■ Tarefas solicitadas
a) Responda às perguntas sobre a análise do Kaoss Pad V:
(i) Em que ano chegou o KP3+?
(ii) Quantos compassos a amostragem do KP-V pode ter?
(iii) Quanto pesa aproximadamente o KP-V?
b) Resuma a análise do Kaoss Pad V em duas frases.
c) Transcreva, por favor, o trecho da análise do Kaoss Pad V entre "O motor Voice" e "nas suas margens.", inclusive.

Por que treze anos de ausência?
O KP3+ chegou em 2013 e virou presença garantida nos riders de DJs e nos backlines de artistas de palco durante anos. Depois, nada. Os sintetizadores de software evoluíram, as DAWs ficaram cada vez mais poderosas, e o argumento para carregar um processador de efeitos hardware dedicado foi perdendo força. A Korg assistiu à mudança do mercado e, aparentemente, esperou sua hora. O Kaoss Pad V é a resposta deles a uma pergunta que ninguém formulava abertamente: os efeitos hardware ainda têm lugar na era do laptop e do Ableton?
A resposta honesta, olhando para o que o KP-V realmente faz: sim, quando o hardware é tão capaz quanto este. A questão é se a Korg fez o suficiente para justificar a espera.
O que o toque duplo muda na prática para quem toca ao vivo?
Desde o primeiro modelo, cada Kaoss Pad reconheceu apenas um ponto de contato: um dedo, uma posição X, uma posição Y, um efeito. O KP-V quebra essa limitação. Dois dedos simultaneamente no pad significam dois vetores de efeito independentes ao mesmo tempo: mover um canto enquanto se pinça o centro, varrer um filtro passa-baixo num eixo enquanto se modula o reverb no outro. Para uma apresentação ao vivo, isso é um avanço real. Não é gimmick; muda o vocabulário gestual do instrumento.
O motor Voice FX é a outra novidade de fundo. O pitch-shifting e a harmonização eram esperados, mas o MIDI controlado pela voz é o que mais chama atenção: a voz do performer vira um controlador, mapeando altura ou dinâmica sobre parâmetros da cadeia de sinal. Para vocalistas que também fazem produção ao vivo, é uma adição com peso real. O pré-amplificador de microfone balanceado, combinado com entradas de linha e áudio USB simultâneas com mixagem interna, coloca o KP-V no centro de um rig de palco, e não nas suas margens.
A amostragem também se sai bem: até 8 compassos com sincronismo BPM, slicing e Step Hold para stutters rítmicos. Os 300 patches (200 de fábrica, 100 do usuário) entregam uma biblioteca de trabalho desde o primeiro uso.
O pad de toque duplo é a atualização que os artistas de palco esperavam desde 2013. Os conectores são o compromisso com que vão ter de conviver.
Os 649 dólares fazem sentido?
Com 210 mm × 226 mm × 49 mm e cerca de 1,3 kg, é compacto o suficiente para uma bolsa de show e robusto o suficiente para confiar no palco. A entrada Hi-Z guitarra/baixo elimina a necessidade de uma caixa DI separada. A interface de áudio USB integrada é um item a menos na mesa. Para um hardware que genuinamente consolida vários papéis (processador de efeitos, processador de voz, sampler, interface de áudio), o preço é razoável para um performer profissional.
Os conectores são onde a Korg perde o argumento. USB-B em 2026 significa carregar um cabo específico que vai ser esquecido cedo ou tarde. Saídas RCA em 2026 colocam o KP-V em descompasso com a infraestrutura da maioria dos setups DJ modernos. Não são heranças de um design antigo: é um produto novo, entregue com conectores já defasados no momento do anúncio. A Korg sabe muito bem o que está fazendo. Parece uma decisão de corte de custo disfarçada de referência à tradição, e quem leva esse equipamento para clubes vai perceber na hora.

■ Dados listados
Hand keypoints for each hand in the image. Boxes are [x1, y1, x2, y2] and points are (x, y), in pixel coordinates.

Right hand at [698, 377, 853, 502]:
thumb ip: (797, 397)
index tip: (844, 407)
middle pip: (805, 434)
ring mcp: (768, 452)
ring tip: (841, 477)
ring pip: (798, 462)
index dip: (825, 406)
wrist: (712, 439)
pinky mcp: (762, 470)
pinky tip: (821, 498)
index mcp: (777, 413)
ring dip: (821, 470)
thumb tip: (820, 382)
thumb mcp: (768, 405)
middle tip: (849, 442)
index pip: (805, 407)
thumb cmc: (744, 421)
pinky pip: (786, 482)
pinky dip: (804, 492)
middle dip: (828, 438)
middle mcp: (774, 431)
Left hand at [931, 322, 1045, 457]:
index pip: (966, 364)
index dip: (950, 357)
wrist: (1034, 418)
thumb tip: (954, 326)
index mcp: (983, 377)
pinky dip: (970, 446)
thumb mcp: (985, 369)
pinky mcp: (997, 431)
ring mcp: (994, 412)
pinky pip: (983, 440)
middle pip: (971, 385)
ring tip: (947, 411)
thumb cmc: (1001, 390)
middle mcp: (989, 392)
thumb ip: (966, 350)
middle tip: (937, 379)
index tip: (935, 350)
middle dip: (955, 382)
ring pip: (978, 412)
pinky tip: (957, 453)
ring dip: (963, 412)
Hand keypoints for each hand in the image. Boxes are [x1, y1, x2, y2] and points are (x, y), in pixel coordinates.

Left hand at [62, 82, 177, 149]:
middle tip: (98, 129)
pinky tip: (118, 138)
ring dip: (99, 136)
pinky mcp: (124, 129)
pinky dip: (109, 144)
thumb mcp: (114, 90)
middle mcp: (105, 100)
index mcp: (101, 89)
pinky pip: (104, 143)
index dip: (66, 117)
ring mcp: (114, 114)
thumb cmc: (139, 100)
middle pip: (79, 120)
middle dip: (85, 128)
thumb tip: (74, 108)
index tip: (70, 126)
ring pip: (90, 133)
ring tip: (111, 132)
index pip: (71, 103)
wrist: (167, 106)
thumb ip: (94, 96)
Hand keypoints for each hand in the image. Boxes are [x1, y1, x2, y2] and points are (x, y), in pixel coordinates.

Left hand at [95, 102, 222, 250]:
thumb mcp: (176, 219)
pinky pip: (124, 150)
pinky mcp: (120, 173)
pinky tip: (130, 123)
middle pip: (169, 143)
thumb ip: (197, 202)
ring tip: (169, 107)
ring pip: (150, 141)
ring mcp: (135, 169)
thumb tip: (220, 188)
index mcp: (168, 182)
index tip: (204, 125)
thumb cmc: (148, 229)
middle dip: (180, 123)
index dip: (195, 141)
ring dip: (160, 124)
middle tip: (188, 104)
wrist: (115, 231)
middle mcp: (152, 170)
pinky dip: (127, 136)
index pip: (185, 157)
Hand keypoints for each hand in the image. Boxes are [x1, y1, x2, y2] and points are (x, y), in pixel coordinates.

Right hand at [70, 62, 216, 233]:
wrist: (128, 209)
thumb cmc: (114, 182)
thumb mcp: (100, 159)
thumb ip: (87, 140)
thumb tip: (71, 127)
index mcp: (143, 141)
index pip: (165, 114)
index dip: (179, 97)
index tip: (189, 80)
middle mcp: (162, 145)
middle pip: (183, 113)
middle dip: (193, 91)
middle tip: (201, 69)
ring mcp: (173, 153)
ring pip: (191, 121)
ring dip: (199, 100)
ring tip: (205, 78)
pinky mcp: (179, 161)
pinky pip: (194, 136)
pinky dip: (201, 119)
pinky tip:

■ Resultados das tarefas
a)
(i) Em 2013.
(ii) Até 8 compassos.
(iii) Cerca de 1,3 kg.

b) Treze anos depois do KP3+, o Kaoss Pad V traz um pad de toque duplo, o motor Voice FX com MIDI controlado pela voz e amostragem de até 8 compassos. Ele reúne vários papéis por um preço razoável para um performer profissional, mas seus conectores USB-B e saídas RCA já estão defasados no momento do anúncio.

c)
O motor Voice FX é a outra novidade de fundo. O pitch-shifting e a harmonização eram esperados, mas o MIDI controlado pela voz é o que mais chama atenção: a voz do performer vira um controlador, mapeando altura ou dinâmica sobre parâmetros da cadeia de sinal. Para vocalistas que também fazem produção ao vivo, é uma adição com peso real. O pré-amplificador de microfone balanceado, combinado com entradas de linha e áudio USB simultâneas com mixagem interna, coloca o KP-V no centro de um rig de palco, e não nas suas margens.